* **WRITTEN TASK**
Within the material below, transcribe exactly the lines from the one holding "[642,245,989,265] after that" through the one holding "[810,350,838,364] 11. ->", keeping both ends and skipping the rest.

----- DATA LISTING -----

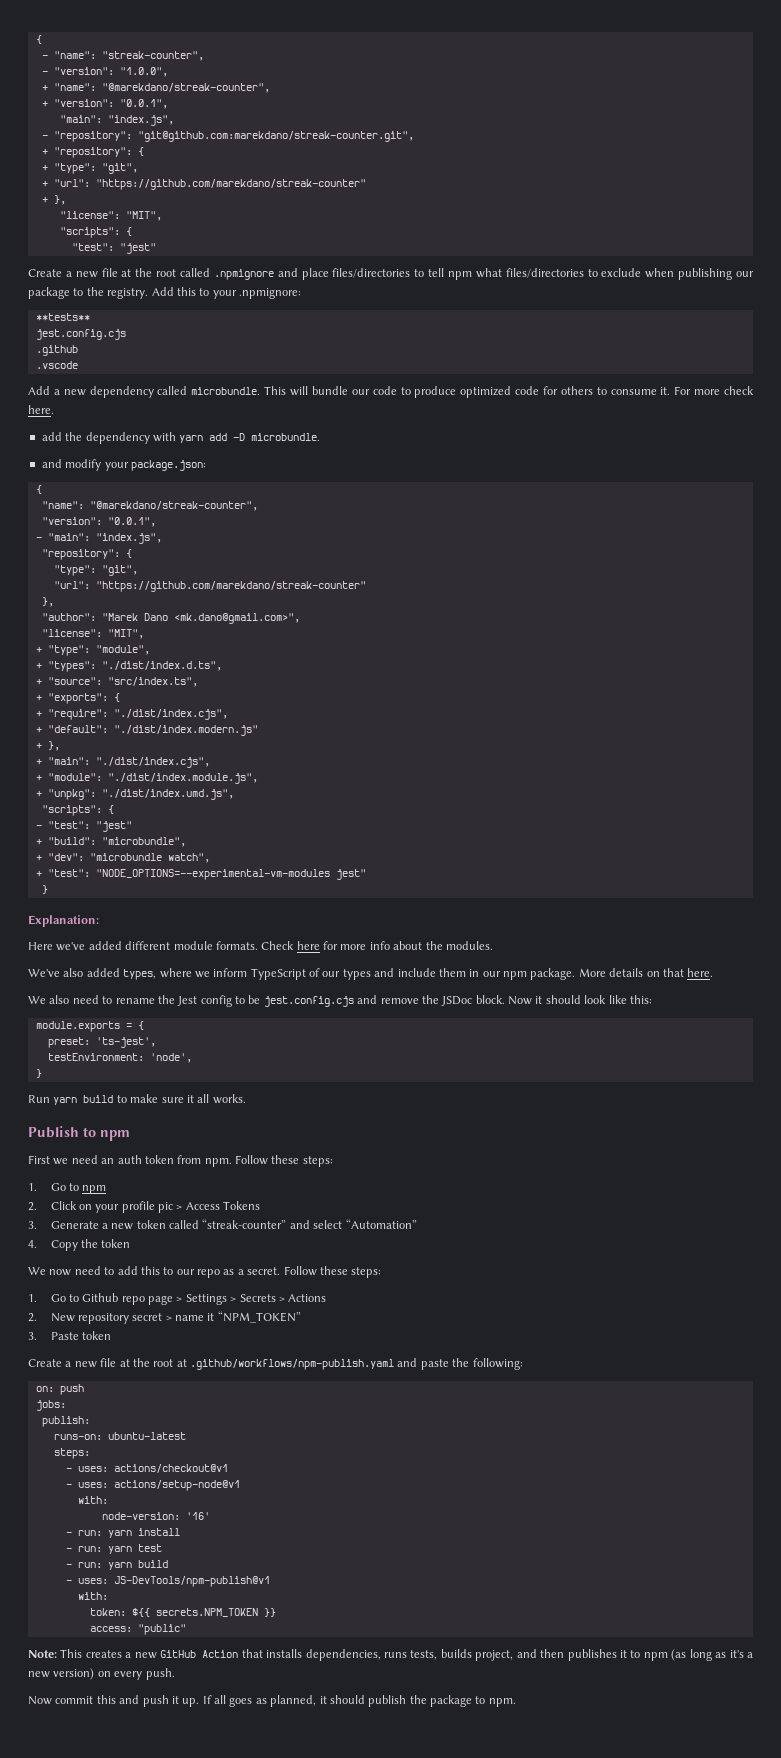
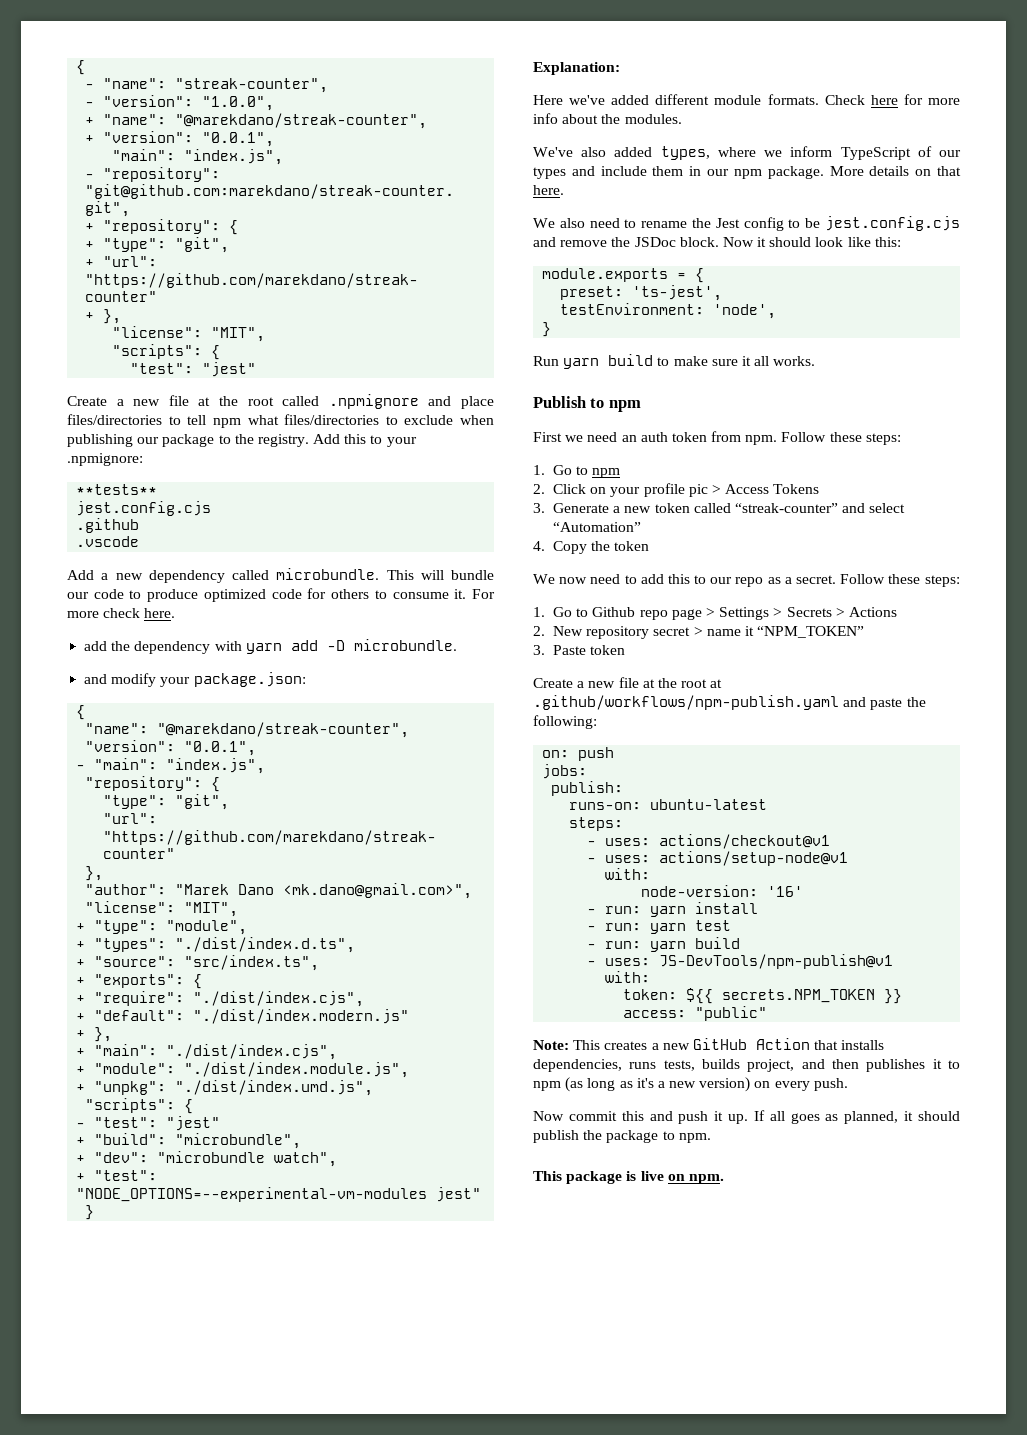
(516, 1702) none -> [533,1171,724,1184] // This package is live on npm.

-----
----- DATA LISTING -----

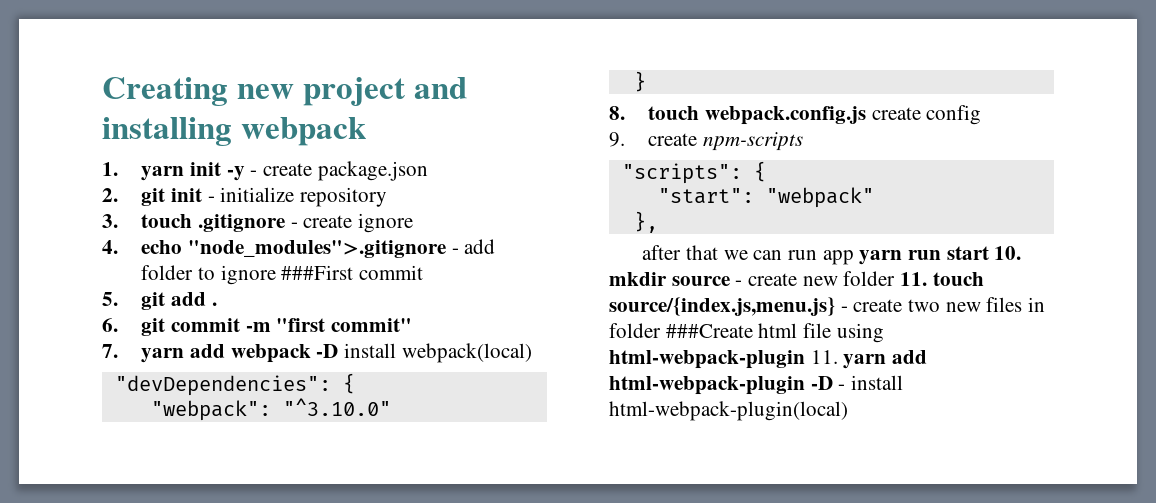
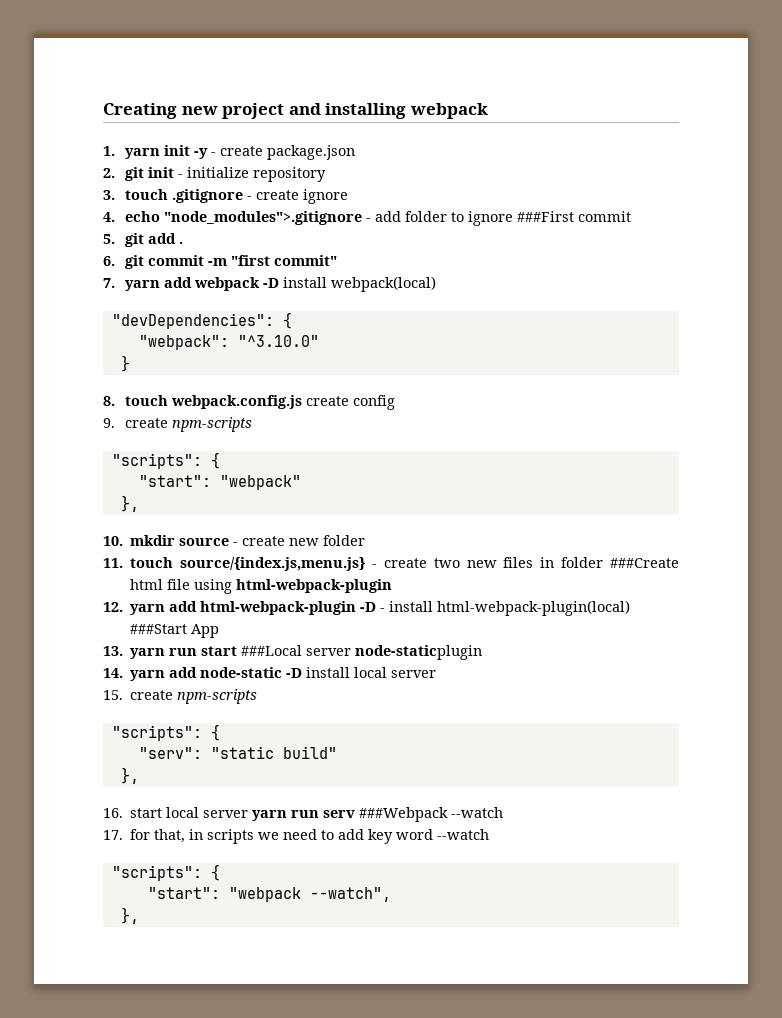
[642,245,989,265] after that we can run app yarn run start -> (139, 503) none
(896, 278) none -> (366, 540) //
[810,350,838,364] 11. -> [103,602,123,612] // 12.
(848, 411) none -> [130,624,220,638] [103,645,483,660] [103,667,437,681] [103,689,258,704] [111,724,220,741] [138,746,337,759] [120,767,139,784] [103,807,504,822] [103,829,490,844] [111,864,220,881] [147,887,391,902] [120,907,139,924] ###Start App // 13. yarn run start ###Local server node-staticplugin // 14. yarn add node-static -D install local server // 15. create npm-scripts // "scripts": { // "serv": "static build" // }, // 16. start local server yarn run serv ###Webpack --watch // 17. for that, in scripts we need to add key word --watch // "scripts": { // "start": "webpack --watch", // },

-----

* **SOLUTION FOR THIS EXERCISE**
[642,245,989,265] after that we can run app yarn run start -> (139, 503) none
(896, 278) none -> (366, 540) //
[810,350,838,364] 11. -> [103,602,123,612] // 12.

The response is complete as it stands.